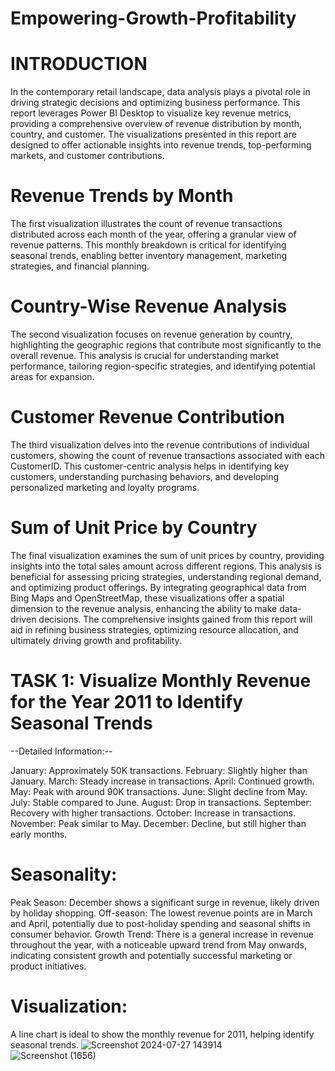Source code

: # Empowering-Growth-Profitability 
# INTRODUCTION <br>
In the contemporary retail landscape, data analysis plays a pivotal role in driving strategic decisions and optimizing business performance. This report leverages Power BI Desktop to visualize key revenue metrics, providing a comprehensive overview of revenue distribution by month, country, and customer. The visualizations presented in this report are designed to offer actionable insights into revenue trends, top-performing markets, and customer contributions.<br>

 # Revenue Trends by Month
The first visualization illustrates the count of revenue transactions distributed across each month of the year, offering a granular view of revenue patterns. This monthly breakdown is critical for identifying seasonal trends, enabling better inventory management, marketing strategies, and financial planning.<br>

# Country-Wise Revenue Analysis
The second visualization focuses on revenue generation by country, highlighting the geographic regions that contribute most significantly to the overall revenue. This analysis is crucial for understanding market performance, tailoring region-specific strategies, and identifying potential areas for expansion.<br>

# Customer Revenue Contribution
The third visualization delves into the revenue contributions of individual customers, showing the count of revenue transactions associated with each CustomerID. This customer-centric analysis helps in identifying key customers, understanding purchasing behaviors, and developing personalized marketing and loyalty programs.<br>

# Sum of Unit Price by Country
The final visualization examines the sum of unit prices by country, providing insights into the total sales amount across different regions. This analysis is beneficial for assessing pricing strategies, understanding regional demand, and optimizing product offerings.
By integrating geographical data from Bing Maps and OpenStreetMap, these visualizations offer a spatial dimension to the revenue analysis, enhancing the ability to make data-driven decisions. The comprehensive insights gained from this report will aid in refining business strategies, optimizing resource allocation, and ultimately driving growth and profitability.<br>

# TASK 1: Visualize Monthly Revenue for the Year 2011 to Identify Seasonal Trends

--Detailed Information:--<br>

January: Approximately 50K transactions.
February: Slightly higher than January.
March: Steady increase in transactions.
April: Continued growth.
May: Peak with around 90K transactions.
June: Slight decline from May.
July: Stable compared to June.
August: Drop in transactions.
September: Recovery with higher transactions.
October: Increase in transactions.
November: Peak similar to May.
December: Decline, but still higher than early months.

# Seasonality:<br>
Peak Season: December shows a significant surge in revenue, likely driven by holiday shopping.
Off-season: The lowest revenue points are in March and April, potentially due to post-holiday spending and seasonal shifts in consumer behavior.
Growth Trend: There is a general increase in revenue throughout the year, with a noticeable upward trend from May onwards, indicating consistent growth and potentially successful marketing or product initiatives.

# Visualization:
A line chart is ideal to show the monthly revenue for 2011, helping identify seasonal trends.
![Screenshot 2024-07-27 143914](https://github.com/user-attachments/assets/310e5634-a26f-4d91-aa5a-42a30e25f0d5)<br>
![Screenshot (1656)](https://github.com/user-attachments/assets/3819fe99-1bc1-4cc9-be9a-c96d031bfdf5)





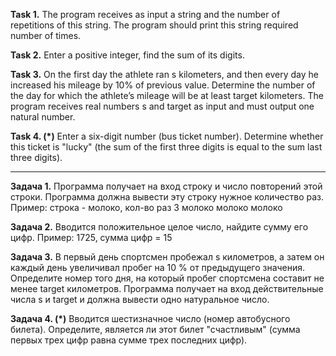 **Task 1.**
The program receives as input a string and the number of repetitions of this string.
The program should print this string required number of times.

**Task 2.**
Enter a positive integer, find the sum of its digits.

**Task 3.**
On the first day the athlete ran s kilometers, and then every day he increased his mileage by 10% of
previous value. Determine the number of the day for which the athlete’s mileage will be at least target
kilometers. The program receives real numbers s and target as input and must output one
natural number.

**Task 4. (*)**
Enter a six-digit number (bus ticket number).
Determine whether this ticket is "lucky" (the sum of the first three digits is equal to the sum
last three digits).

_____________________________

**Задача 1.**
Программа получает на вход строку и число повторений этой строки.
Программа должна вывести эту строку нужное количество раз.
Пример:
строка - молоко, кол-во раз 3
молоко
молоко
молоко

**Задача 2.**
Вводится положительное целое число, найдите сумму его цифр.
Пример:
1725, сумма цифр = 15 

**Задача 3.**
В первый день спортсмен пробежал s километров, а затем он каждый день увеличивал пробег на 10 % от
предыдущего значения. Определите номер того дня, на который пробег спортсмена составит не менее target
километров. Программа получает на вход действительные числа s и target и должна вывести одно
натуральное число.

**Задача 4. (*)**
Вводится шестизначное число (номер автобусного билета).
Определите, является ли этот билет "счастливым" (сумма первых трех цифр равна сумме
трех последних цифр).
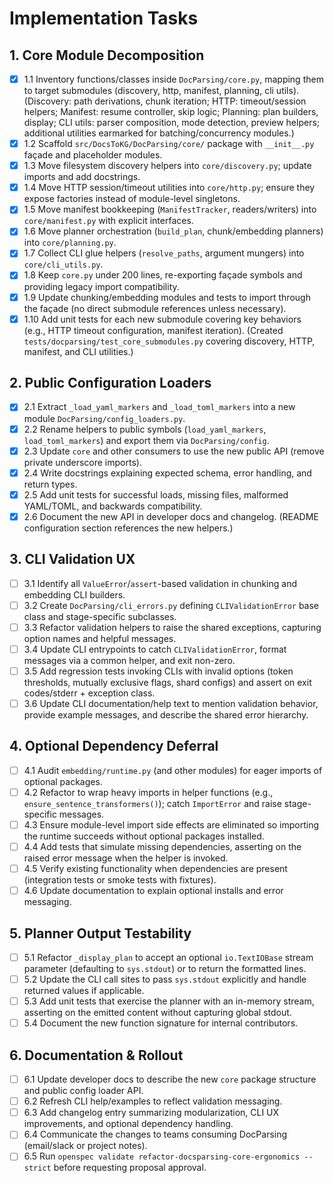 # Implementation Tasks

## 1. Core Module Decomposition

- [x] 1.1 Inventory functions/classes inside `DocParsing/core.py`, mapping them to target submodules (discovery, http, manifest, planning, cli utils). (Discovery: path derivations, chunk iteration; HTTP: timeout/session helpers; Manifest: resume controller, skip logic; Planning: plan builders, display; CLI utils: parser composition, mode detection, preview helpers; additional utilities earmarked for batching/concurrency modules.)
- [x] 1.2 Scaffold `src/DocsToKG/DocParsing/core/` package with `__init__.py` façade and placeholder modules.
- [x] 1.3 Move filesystem discovery helpers into `core/discovery.py`; update imports and add docstrings.
- [x] 1.4 Move HTTP session/timeout utilities into `core/http.py`; ensure they expose factories instead of module-level singletons.
- [x] 1.5 Move manifest bookkeeping (`ManifestTracker`, readers/writers) into `core/manifest.py` with explicit interfaces.
- [x] 1.6 Move planner orchestration (`build_plan`, chunk/embedding planners) into `core/planning.py`.
- [x] 1.7 Collect CLI glue helpers (`resolve_paths`, argument mungers) into `core/cli_utils.py`.
- [x] 1.8 Keep `core.py` under 200 lines, re-exporting façade symbols and providing legacy import compatibility.
- [x] 1.9 Update chunking/embedding modules and tests to import through the façade (no direct submodule references unless necessary).
- [x] 1.10 Add unit tests for each new submodule covering key behaviors (e.g., HTTP timeout configuration, manifest iteration). (Created `tests/docparsing/test_core_submodules.py` covering discovery, HTTP, manifest, and CLI utilities.)

## 2. Public Configuration Loaders

- [x] 2.1 Extract `_load_yaml_markers` and `_load_toml_markers` into a new module `DocParsing/config_loaders.py`.
- [x] 2.2 Rename helpers to public symbols (`load_yaml_markers`, `load_toml_markers`) and export them via `DocParsing/config`.
- [x] 2.3 Update `core` and other consumers to use the new public API (remove private underscore imports).
- [x] 2.4 Write docstrings explaining expected schema, error handling, and return types.
- [x] 2.5 Add unit tests for successful loads, missing files, malformed YAML/TOML, and backwards compatibility.
- [x] 2.6 Document the new API in developer docs and changelog. (README configuration section references the new helpers.)

## 3. CLI Validation UX

- [ ] 3.1 Identify all `ValueError`/`assert`-based validation in chunking and embedding CLI builders.
- [ ] 3.2 Create `DocParsing/cli_errors.py` defining `CLIValidationError` base class and stage-specific subclasses.
- [ ] 3.3 Refactor validation helpers to raise the shared exceptions, capturing option names and helpful messages.
- [ ] 3.4 Update CLI entrypoints to catch `CLIValidationError`, format messages via a common helper, and exit non-zero.
- [ ] 3.5 Add regression tests invoking CLIs with invalid options (token thresholds, mutually exclusive flags, shard configs) and assert on exit codes/stderr + exception class.
- [ ] 3.6 Update CLI documentation/help text to mention validation behavior, provide example messages, and describe the shared error hierarchy.

## 4. Optional Dependency Deferral

- [ ] 4.1 Audit `embedding/runtime.py` (and other modules) for eager imports of optional packages.
- [ ] 4.2 Refactor to wrap heavy imports in helper functions (e.g., `ensure_sentence_transformers()`); catch `ImportError` and raise stage-specific messages.
- [ ] 4.3 Ensure module-level import side effects are eliminated so importing the runtime succeeds without optional packages installed.
- [ ] 4.4 Add tests that simulate missing dependencies, asserting on the raised error message when the helper is invoked.
- [ ] 4.5 Verify existing functionality when dependencies are present (integration tests or smoke tests with fixtures).
- [ ] 4.6 Update documentation to explain optional installs and error messaging.

## 5. Planner Output Testability

- [ ] 5.1 Refactor `_display_plan` to accept an optional `io.TextIOBase` stream parameter (defaulting to `sys.stdout`) or to return the formatted lines.
- [ ] 5.2 Update the CLI call sites to pass `sys.stdout` explicitly and handle returned values if applicable.
- [ ] 5.3 Add unit tests that exercise the planner with an in-memory stream, asserting on the emitted content without capturing global stdout.
- [ ] 5.4 Document the new function signature for internal contributors.

## 6. Documentation & Rollout

- [ ] 6.1 Update developer docs to describe the new `core` package structure and public config loader API.
- [ ] 6.2 Refresh CLI help/examples to reflect validation messaging.
- [ ] 6.3 Add changelog entry summarizing modularization, CLI UX improvements, and optional dependency handling.
- [ ] 6.4 Communicate the changes to teams consuming DocParsing (email/slack or project notes).
- [ ] 6.5 Run `openspec validate refactor-docsparsing-core-ergonomics --strict` before requesting proposal approval.

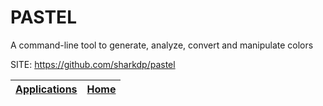 # PASTEL

 A command-line tool to generate, analyze, convert and manipulate colors

 SITE: https://github.com/sharkdp/pastel

 | [Applications](https://portable-linux-apps.github.io/apps.html) | [Home](https://portable-linux-apps.github.io)
 | --- | --- |
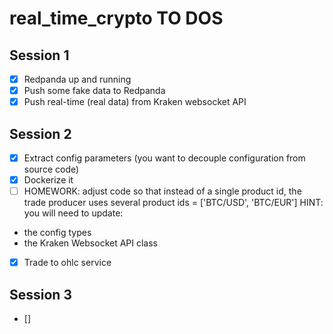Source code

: # real_time_crypto TO DOS

## Session 1
- [X] Redpanda up and running
- [X] Push some fake data to Redpanda
- [X] Push real-time (real data) from Kraken websocket API

## Session 2
- [X] Extract config parameters (you want to decouple configuration from source code)
- [X] Dockerize it
- [ ] HOMEWORK: adjust code so that instead of a single product id, the trade producer uses several product ids = ['BTC/USD', 'BTC/EUR']
HINT: you will need to update:
 - the config types
 - the Kraken Websocket API class

- [X] Trade to ohlc service

## Session 3 
- [] 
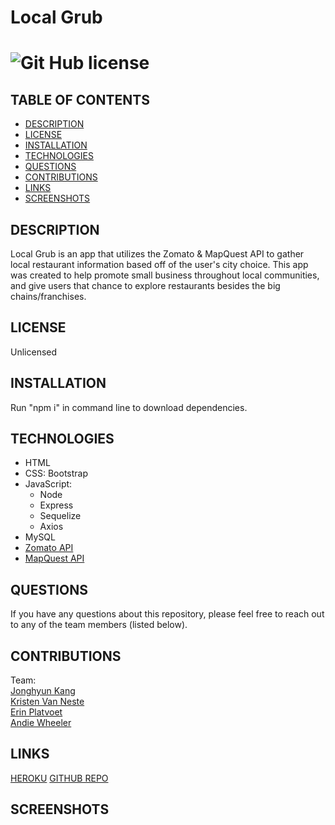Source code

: # Local Grub
# ![Git Hub license](https://img.shields.io/badge/License-Unlicensed-blue.svg)

## TABLE OF CONTENTS
- [DESCRIPTION](#DESCRIPTION)  
- [LICENSE](#LICENSE)  
- [INSTALLATION](#INSTALLATION)  
- [TECHNOLOGIES](#TECHNOLOGIES)  
- [QUESTIONS](#QUESTIONS)  
- [CONTRIBUTIONS](#CONTRIBUTIONS)
- [LINKS](#LINKS)  
- [SCREENSHOTS](#SCREENSHOTS)  

## DESCRIPTION
Local Grub is an app that utilizes the Zomato & MapQuest API to gather local restaurant information based off of the user's city choice. This app was created to help promote small business throughout local communities, and give users that chance to explore restaurants besides the big chains/franchises. 

## LICENSE
Unlicensed

## INSTALLATION
Run "npm i" in command line to download dependencies. 

## TECHNOLOGIES
- HTML  
- CSS: Bootstrap  
- JavaScript:  
    - Node  
    - Express  
    - Sequelize  
    - Axios  
- MySQL  
- [Zomato API](https://developers.zomato.com/api)  
- [MapQuest API](https://developer.mapquest.com/documentation/)  

## QUESTIONS
If you have any questions about this repository, please feel free to reach out to any of the team members (listed below). 

## CONTRIBUTIONS
Team:  
[Jonghyun Kang](https://github.com/misterjaykay)  
[Kristen Van Neste](https://github.com/kmvanneste)  
[Erin Platvoet](https://github.com/eplatvoet)  
[Andie Wheeler](https://github.com/hihellos)  

## LINKS
[HEROKU](https://localgrub.herokuapp.com/)
[GITHUB REPO](https://github.com/eplatvoet/Project-2)  

## SCREENSHOTS

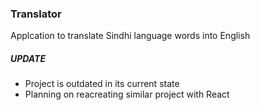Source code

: ### Translator
Applcation to translate Sindhi language words into English
 ##### UPDATE
- Project is outdated in its current state
- Planning on reacreating similar project with React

### Description of the task:
Within the records above, how many lines include the word "successful"? State the number by itself.

### Task response:
2